2 August 2013

The unique language of the puppet

Last weekend saw 'The Art and Soul of the Puppet' winter weekend workshop, which focused on professional development through the medium of paper, objects, movement and sound. The workshop ran from Friday to Sunday evening and was broken up into components building on both improvisation and performance skills.

Puppetry has its own language, not necessarily spoken language, but a language no less. The different forms of puppetry are different dialects of the same language.  Here we are working in the medium of paper and light.  The breathing and dialogue is evoked by the movement and light.  The moments have to be slow, contemplative with the periods of immobility, where the puppet character is immobile, being as important as the movements themselves. This helps to make the movements convincing and believable to the audience.  Breathing has to continue all the time. By trusting in the paper, you are opening up the same trust to the audience who will believe with you. Each movement must have a reason and be convincing. Don't just move the character for the sake of moving it. The character must know what it's looking at and focusing on. This is very important to enable the character to be convincing and be alive to the audience.

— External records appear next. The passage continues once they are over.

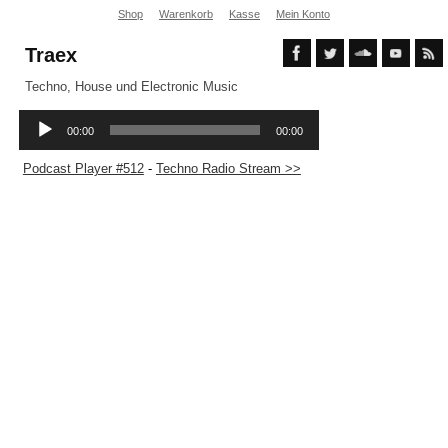
Shop
Warenkorb
Kasse
Mein Konto
Traex
Techno, House und Electronic Music
Podcast Player #512
-
Techno Radio Stream >>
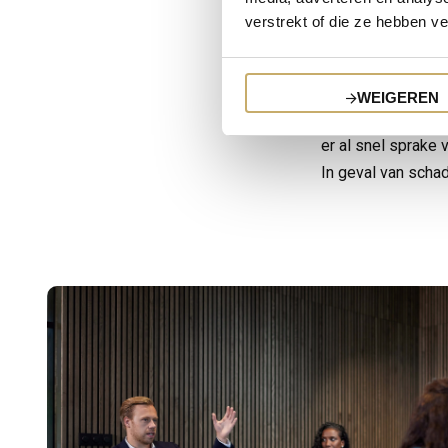
Het Verbond van V
verstrekt of die ze hebben v
vastgesteld kan wo
puntensysteem in 
Een eigen o
WEIGEREN
Dit raden wij ten 
er al snel sprake 
In geval van schad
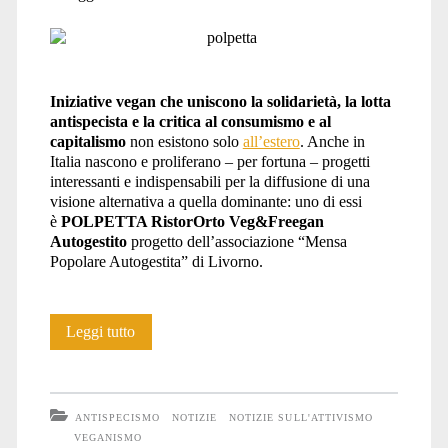
Iniziative vegan che uniscono la solidarietà, la lotta
antispecista e la critica al consumismo e al
capitalismo
non esistono solo
all’estero
. Anche in
Italia nascono e proliferano – per fortuna – progetti
interessanti e indispensabili per la diffusione di una
visione alternativa a quella dominante: uno di essi
è
POLPETTA RistorOrto Veg&Freegan
Autogestito
progetto dell’associazione “Mensa
Popolare Autogestita” di Livorno.
Polpetta
Leggi tutto
RistorOrto
Veg&Freegan:
ANTISPECISMO
NOTIZIE
NOTIZIE SULL'ATTIVISMO
chi
VEGANISMO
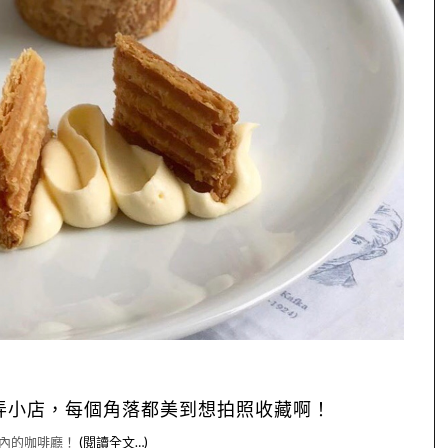
弄小店，每個角落都美到想拍照收藏啊！
內的咖啡廳！
(閱讀全文…)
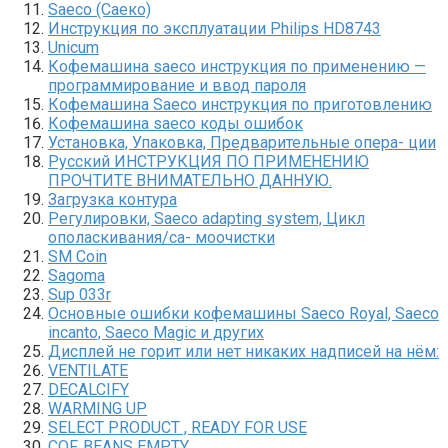
Saeco (Саеко)
Инструкция по эксплуатации Philips HD8743
Unicum
Кофемашина saeco инструкция по применению —
программирование и ввод пароля
Кофемашина Saeco инструкция по приготовлению
Кофемашина saeco коды ошибок
Установка, Упаковка, Предварительные опера- ции
Русский ИНСТРУКЦИЯ ПО ПРИМЕНЕНИЮ
ПРОЧТИТЕ ВНИМАТЕЛЬНО ДАННУЮ.
Загрузка контура
Регулировки, Saeco adapting system, Цикл
ополаскивания/са- моочистки
SM Coin
Sagoma
Sup 033r
Основные ошибки кофемашины Saeco Royal, Saeco
incanto, Saeco Magic и других
Дисплей не горит или нет никаких надписей на нём:
VENTILATE
DECALCIFY
WARMING UP
SELECT PRODUCT , READY FOR USE
COF. BEANS EMPTY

During the workshop, we also looked at Object Improvisation. The infusion of a magical or supernatural element into non-living objects is not new in human history. Part of the belief system of primitive man is that there is a live being within both animate and inanimate things. In terms of the puppeteer, the relationship between the object and the life it develops through animation is akin to the relationship between the concrete idea and the abstraction. The additional element that is native to puppet drama is the strong psychological connection between the animated object and the puppeteer. You can see an extract of the participants' wonderful object work above.